## Text under study
I previously mentioned the technique of using a denoising autoencoder (DAE) in model-based reinforcement learning (MBRL) to determine when a model was making accurate predictions about the environment (Boney et al. 2019).

A DAE is a fancy name for a model that takes a noisy or corrupted input and attempts to reconstruct the original, uncorrupted data. Typically, this involves an encoder/decoder model where the encoder creates a latent space representation of the input, then the decoder reconstructs the input minus the error signal.

The important idea for MBRL is that the model learns the underlying distribution of the input data during training and can only reconstruct samples that fall inside that distribution. If the trained DAE is presented with input outside this distribution, it won’t successfully reconstruct the original.

Example original, corrupted and reconstructed data

Example original, corrupted and reconstructed data. (source)

## Data listing

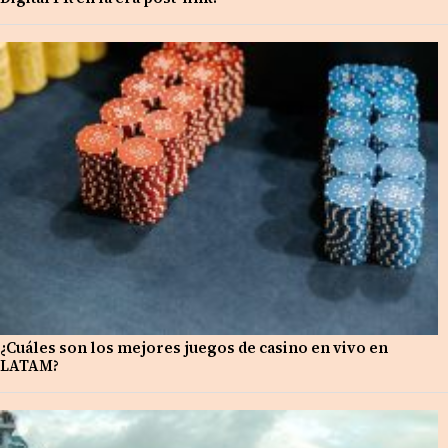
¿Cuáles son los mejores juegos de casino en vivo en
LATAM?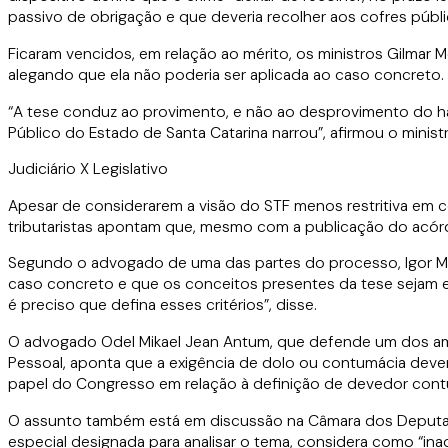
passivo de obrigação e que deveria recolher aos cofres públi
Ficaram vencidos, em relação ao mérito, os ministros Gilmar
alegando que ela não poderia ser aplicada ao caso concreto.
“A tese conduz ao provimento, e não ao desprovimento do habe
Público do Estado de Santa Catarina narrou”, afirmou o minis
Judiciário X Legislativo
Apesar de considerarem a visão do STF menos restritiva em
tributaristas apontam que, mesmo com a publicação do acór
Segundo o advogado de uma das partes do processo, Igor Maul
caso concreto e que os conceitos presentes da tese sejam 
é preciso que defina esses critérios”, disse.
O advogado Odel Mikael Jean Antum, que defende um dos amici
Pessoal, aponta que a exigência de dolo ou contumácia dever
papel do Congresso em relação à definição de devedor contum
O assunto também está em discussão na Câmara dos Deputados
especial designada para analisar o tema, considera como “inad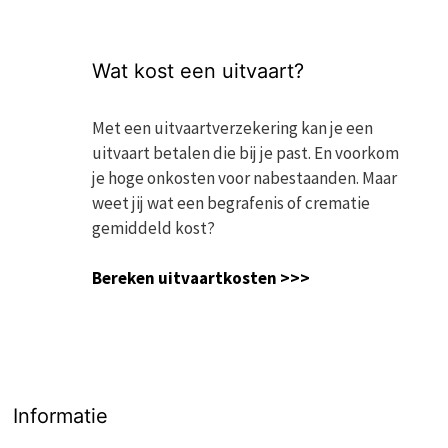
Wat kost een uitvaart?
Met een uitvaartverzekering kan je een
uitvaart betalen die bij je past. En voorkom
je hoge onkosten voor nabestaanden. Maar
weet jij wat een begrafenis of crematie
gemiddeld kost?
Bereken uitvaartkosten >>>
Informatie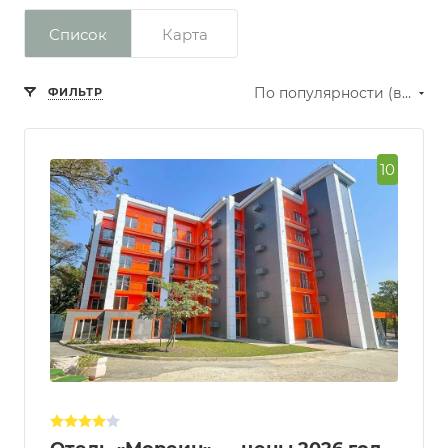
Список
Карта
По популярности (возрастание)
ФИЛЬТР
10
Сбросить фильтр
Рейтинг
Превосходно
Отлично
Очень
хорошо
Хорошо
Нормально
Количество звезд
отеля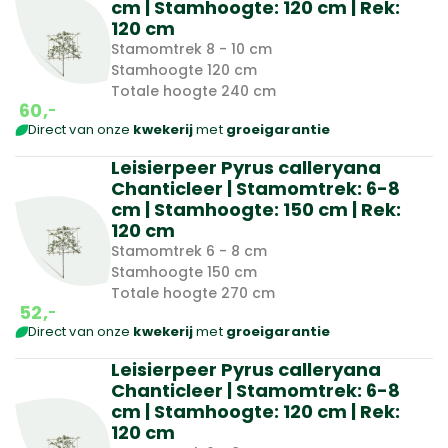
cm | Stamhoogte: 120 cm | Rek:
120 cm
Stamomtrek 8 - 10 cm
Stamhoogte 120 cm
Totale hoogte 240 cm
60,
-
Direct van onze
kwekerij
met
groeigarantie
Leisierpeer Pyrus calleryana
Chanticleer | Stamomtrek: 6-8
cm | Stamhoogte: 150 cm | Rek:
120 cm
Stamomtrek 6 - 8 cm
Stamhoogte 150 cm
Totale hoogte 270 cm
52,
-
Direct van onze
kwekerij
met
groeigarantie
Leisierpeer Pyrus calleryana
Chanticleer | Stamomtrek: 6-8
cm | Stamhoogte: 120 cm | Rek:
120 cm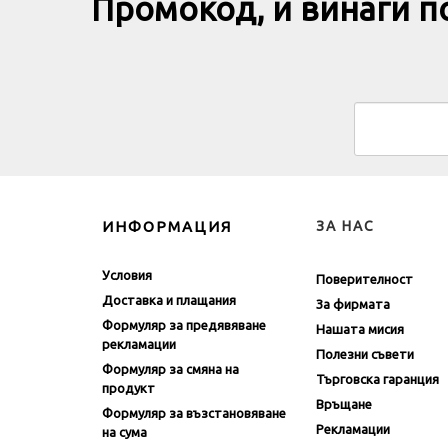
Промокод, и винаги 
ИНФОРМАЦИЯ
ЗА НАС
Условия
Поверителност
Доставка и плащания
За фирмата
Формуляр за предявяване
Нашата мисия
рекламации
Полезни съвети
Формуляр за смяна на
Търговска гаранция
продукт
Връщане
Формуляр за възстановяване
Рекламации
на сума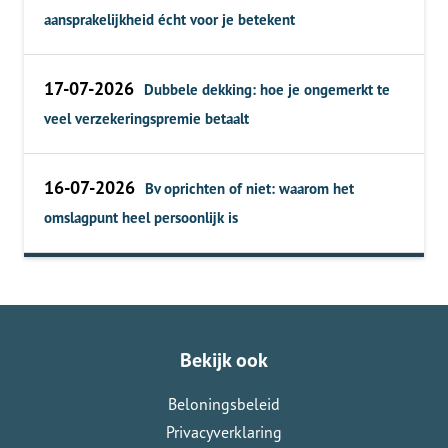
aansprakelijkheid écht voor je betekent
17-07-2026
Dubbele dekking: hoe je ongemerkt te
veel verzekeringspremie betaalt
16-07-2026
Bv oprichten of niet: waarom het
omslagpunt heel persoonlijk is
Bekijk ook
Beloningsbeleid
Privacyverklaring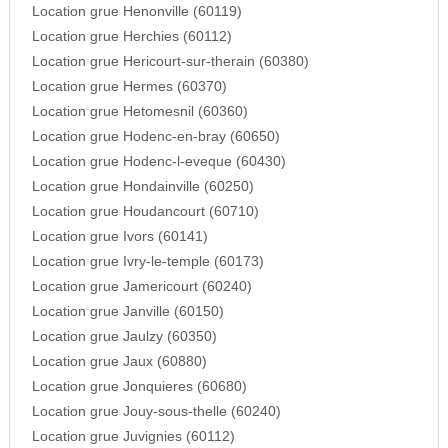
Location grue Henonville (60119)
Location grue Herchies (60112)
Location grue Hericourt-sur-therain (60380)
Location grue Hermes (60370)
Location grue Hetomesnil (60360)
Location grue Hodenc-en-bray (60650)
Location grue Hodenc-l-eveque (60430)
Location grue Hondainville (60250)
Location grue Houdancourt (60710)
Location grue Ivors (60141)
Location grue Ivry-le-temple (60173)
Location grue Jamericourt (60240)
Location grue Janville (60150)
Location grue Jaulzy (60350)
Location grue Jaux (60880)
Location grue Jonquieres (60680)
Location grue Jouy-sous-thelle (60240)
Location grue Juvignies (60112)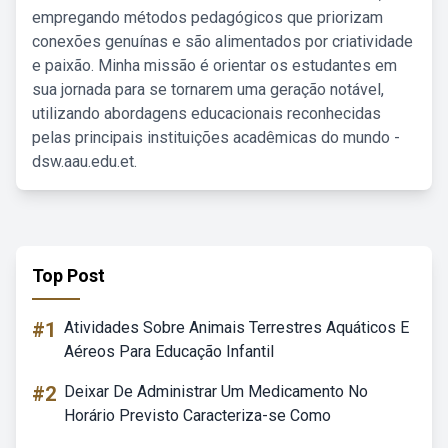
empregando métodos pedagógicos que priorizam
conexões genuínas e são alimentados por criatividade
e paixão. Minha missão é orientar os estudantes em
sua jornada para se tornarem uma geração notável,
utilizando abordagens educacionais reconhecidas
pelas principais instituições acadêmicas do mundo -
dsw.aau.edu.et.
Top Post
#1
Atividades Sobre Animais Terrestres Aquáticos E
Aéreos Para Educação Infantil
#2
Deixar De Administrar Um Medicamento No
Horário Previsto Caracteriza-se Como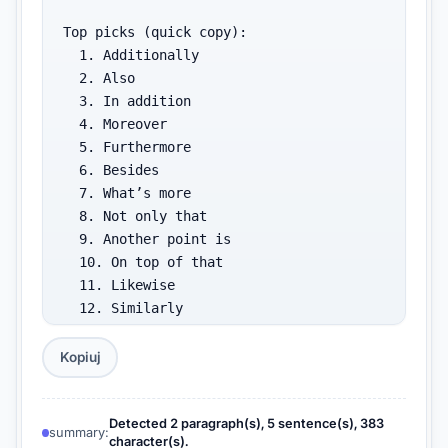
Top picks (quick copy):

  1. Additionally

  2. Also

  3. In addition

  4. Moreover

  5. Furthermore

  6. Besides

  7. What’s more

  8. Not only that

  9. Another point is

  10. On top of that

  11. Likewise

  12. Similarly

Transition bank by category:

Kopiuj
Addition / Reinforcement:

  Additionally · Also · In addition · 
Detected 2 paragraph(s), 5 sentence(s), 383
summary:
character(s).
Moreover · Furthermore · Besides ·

## Description of the task
Based on the text about denoising autoencoders, explain in one to three sentences why a trained DAE fails to reconstruct an input that falls outside the data it learned from.

## Written solution
During training, the DAE learns the underlying distribution of the input data. It can only reconstruct samples that fall inside that distribution. So when it is given input from outside that distribution, it won't successfully reconstruct the original.